I wanted to break out of my shell and do something different
My parents moved to the U.S. over 20 years ago. My dad came first, after traveling to multiple nations across the globe and settled for New York City as his new home. My mother came on vacation with her parents to see the “City that never sleeps.” My parents somehow crossed path and soon got married in a quaint and elegant ceremony taken place in their home.
With a new life ahead of them, my parents had two choices: join the job force or try to enroll in college for a degree. With all the stigma attached to immigrants on top of my parents not knowing English, they had to make the obvious choice of forgoing education and finding “odd” jobs to make ends meet. Before I even entered the world, my parents’ inability to pursue education and literacy would define my future.
Literacy was a strong hindrance in the household. With no more than high school diplomas from back home my parents were not able to keep up with the changes of the 90s and 00s such as computers, smartphones, etc. Jobs that seemed like science fiction in movies were no reality. Whilst other children played with dolls, I was responsible for translating parent teacher conferences and paying the electric bill with the customer service rep over the phone.
My parents were a reminder from an early age about the inequity in education. They had to make the choice of feeding their children and working odd jobs versus taking English classes which they wouldn’t have time for anyways. The more they worked they more they also started to lose proficiency in their native language from years of inability to use it.
I saw this as an Opportunity rather than a weakness. Unfortunately I was rather “shy” to speak up in school due to the racism and bullying in a post 9/11 world so I looked to books as my escape. EVERY Saturday, rain or shine, you would expect to see me at the library- reading science, comic, mystery, poetry, you name it. I was very lucky to grow up in a community that treasures resources for children and I was able to make use of many classes and programs for working class families and I was able to perform academically throughout school.
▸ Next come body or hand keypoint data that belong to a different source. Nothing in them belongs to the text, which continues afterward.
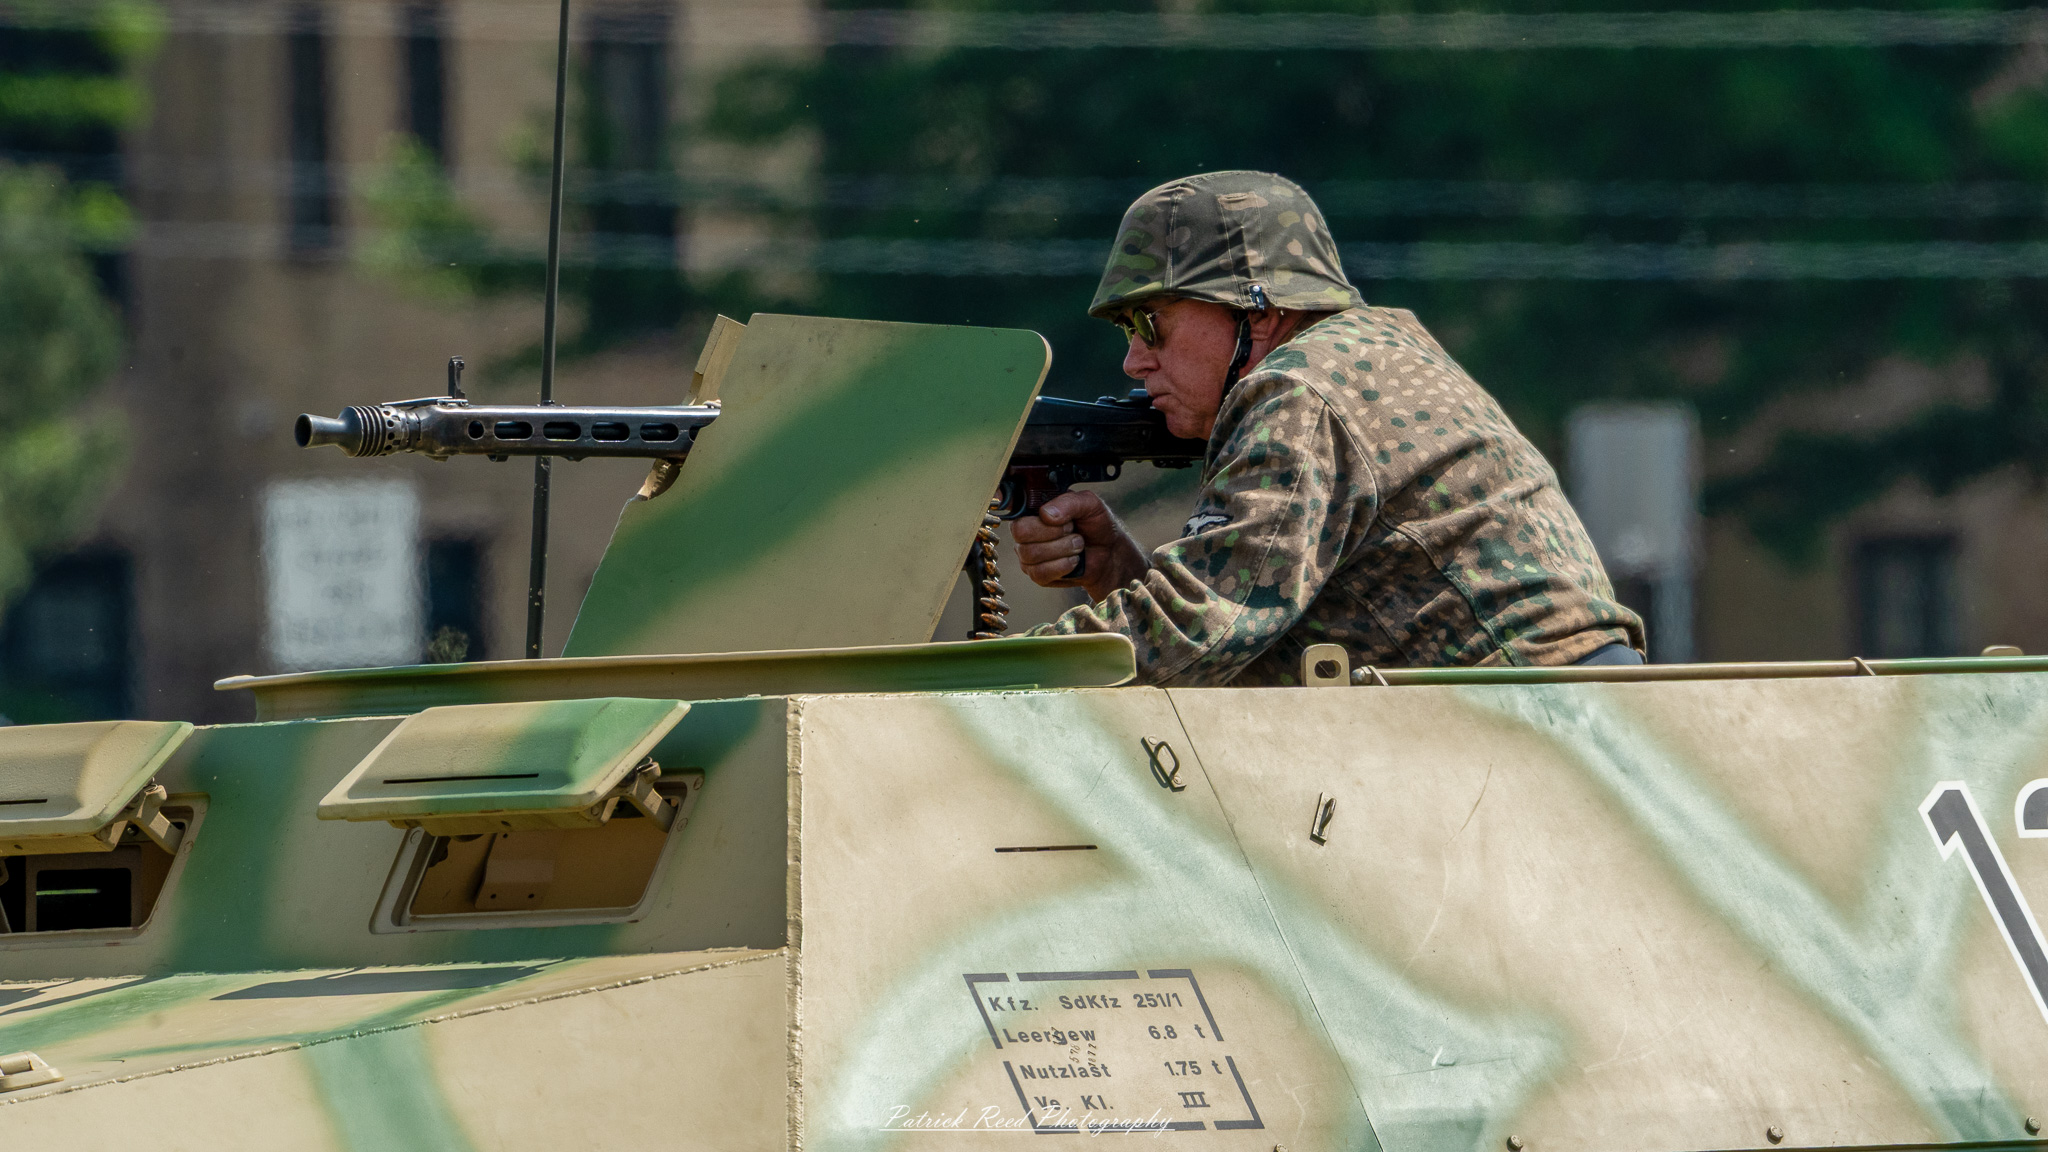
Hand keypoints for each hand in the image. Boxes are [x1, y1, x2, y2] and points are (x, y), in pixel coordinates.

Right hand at [1008, 490, 1146, 600]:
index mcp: (1035, 507)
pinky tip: (1073, 560)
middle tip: (1072, 529)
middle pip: (1020, 531)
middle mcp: (1026, 529)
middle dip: (1053, 532)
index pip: (1011, 502)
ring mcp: (1028, 553)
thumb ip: (1069, 502)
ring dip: (1062, 549)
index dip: (1002, 499)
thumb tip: (1047, 514)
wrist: (1109, 553)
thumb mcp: (1090, 505)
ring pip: (1031, 553)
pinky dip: (1062, 565)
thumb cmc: (1096, 526)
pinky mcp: (1037, 574)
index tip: (1004, 498)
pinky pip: (1040, 572)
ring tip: (1077, 544)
Culturally, I was educated by living in a diverse borough (Queens) where I was able to learn Spanish as well as continue speaking English and my native language Bangla.
I realized this wasn’t a case for other families. I came across a Facebook ad recruiting “ambassadors” for The World Literacy Foundation. A completely unknown organization, yet it’s mission fulfilled all the roles I was looking for. Up until then, I was always quite shy to speak out but I knew my writing and networking skills would come in handy for this global community. I wanted to break out of my shell and do something different.
I won’t go too much into the results of the work I did during my two years (2019/2020) as a WLF ambassador because the message is behind me willing to take a leap of faith and doing something new. The greatest highlight was being able to connect with people of all backgrounds across the globe of varying ages, religions, careers, races, etc. In fact I still keep in touch with fellow ambassadors and I was able to get invited by Rosario from WLF to lead a advocacy webinar for current 2022 ambassadors! She found me from a 3 year old email where I had expressed interest in continuing my journey with WLF. You never know what life throws at you so The most important message in life is you DON’T have to be great to start you have to START to be great!